- To-do item
Can you copy every line of text in the listing below word for word, leaving the pictures out of your answer?

Saved entries:
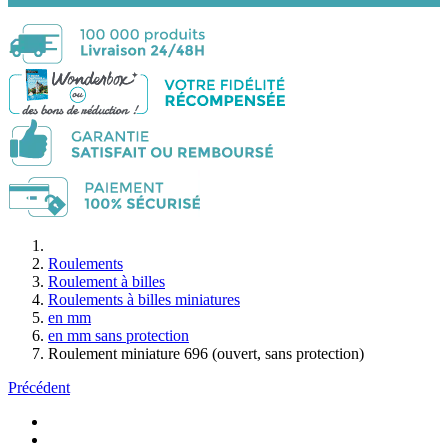
Roulements
Roulement à billes
Roulements à billes miniatures
en mm
en mm sans protection
Roulement miniature 696 (ouvert, sans protection)
Précédent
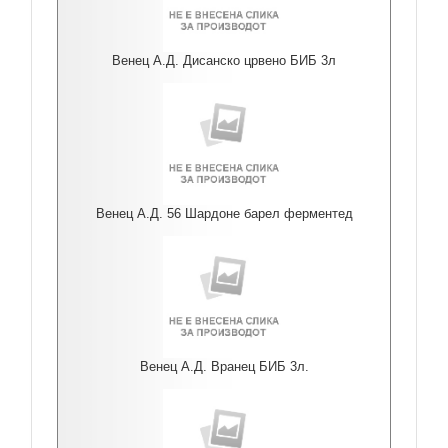
Венец А.Д. Дисанско црвено БИБ 3л
Венец А.Д. 56 Шардоне барел ферментед
Венец А.Д. Вранец БИБ 3л.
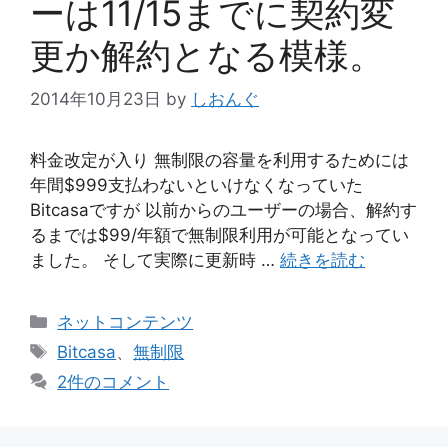
ーは11/15までに契約変
更か解約となる模様。
2014年10月23日
by
しおんぐ
料金改定が入り 無制限の容量を利用するためには
年間$999支払わないといけなくなっていた
Bitcasaですが 以前からのユーザーの場合、解約す
るまでは$99/年額で無制限利用が可能となってい
ました。 そして実際に更新時 …
続きを読む
カ
ネットコンテンツ
テ
タ
Bitcasa
、
無制限
ゴ
グ
2件のコメント
リ
ー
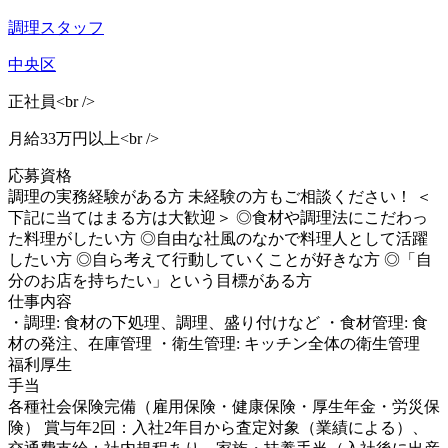
調理スタッフ
中央区
正社員<br />
月給33万円以上<br />
応募資格
調理の実務経験がある方 未経験の方もご相談ください！ ＜
下記に当てはまる方は大歓迎＞ ◎食材や調理法にこだわっ
た料理がしたい方 ◎自由な社風のなかで料理人として活躍
したい方 ◎自ら考えて行動していくことが好きな方 ◎「自
分のお店を持ちたい」という目標がある方
仕事内容
・調理: 食材の下処理、調理、盛り付けなど ・食材管理: 食
材の発注、在庫管理 ・衛生管理: キッチン全体の衛生管理
福利厚生
手当
各種社会保険完備（雇用保険・健康保険・厚生年金・労災保
険） 賞与年2回：入社2年目から査定対象（業績による）、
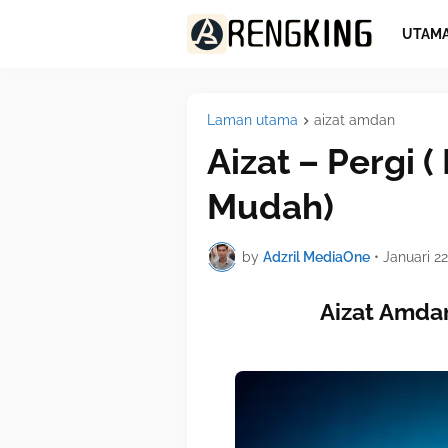
UTAM
Laman utama
aizat amdan
Aizat – Pergi (
Mudah)
by
Adzril MediaOne
•
Januari 22
Aizat Amdan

- Solution for this problem
Roulements
Roulement à billes
Roulements à billes miniatures
en mm
en mm sans protection
Roulement miniature 696 (ouvert, sans protection)
Précédent
Венец А.Д. Дисанско црвено БИБ 3л
Венец А.Д. 56 Шардоне барел ферментед
Венец А.Д. Вранец БИБ 3л.
ーは11/15までに契約変
更か解約となる模様。
2014年10月23日
by
しおんぐ
料金改定が入り 無制限の容量を利用するためには
年間$999支払わないといけなくなっていた
Bitcasaですが 以前からのユーザーの場合、解約す
るまでは$99/年額で無制限利用が可能となってい
ました。 そして実際に更新時 …
続きを読む
カ
ネットコンテンツ
テ
タ
Bitcasa
、
無制限
ゴ
グ
2件のコメント
リ
ー
調理スタッフ
中央区
正社員<br />
月給33万円以上<br />
応募資格
調理の実務経験がある方 未経験の方もご相談ください！ ＜
下記に当てはまる方は大歓迎＞ ◎食材や調理法にこだわっ
た料理がしたい方 ◎自由な社風のなかで料理人として活躍
したい方 ◎自ら考えて行動していくことが好きな方 ◎「自
分のお店を持ちたい」という目標がある方
仕事内容
・調理: 食材の下処理、調理、盛り付けなど ・食材管理: 食
材の発注、在庫管理 ・衛生管理: キッチン全体の衛生管理
福利厚生
手当
各種社会保険完備（雇用保険・健康保険・厚生年金・労災保
険） 賞与年2回：入社2年目から査定対象（業績による）、
UTAM
Laman utama
aizat amdan
Aizat – Pergi (
Mudah)
by
Adzril MediaOne
•
Januari 22
Aizat Amdan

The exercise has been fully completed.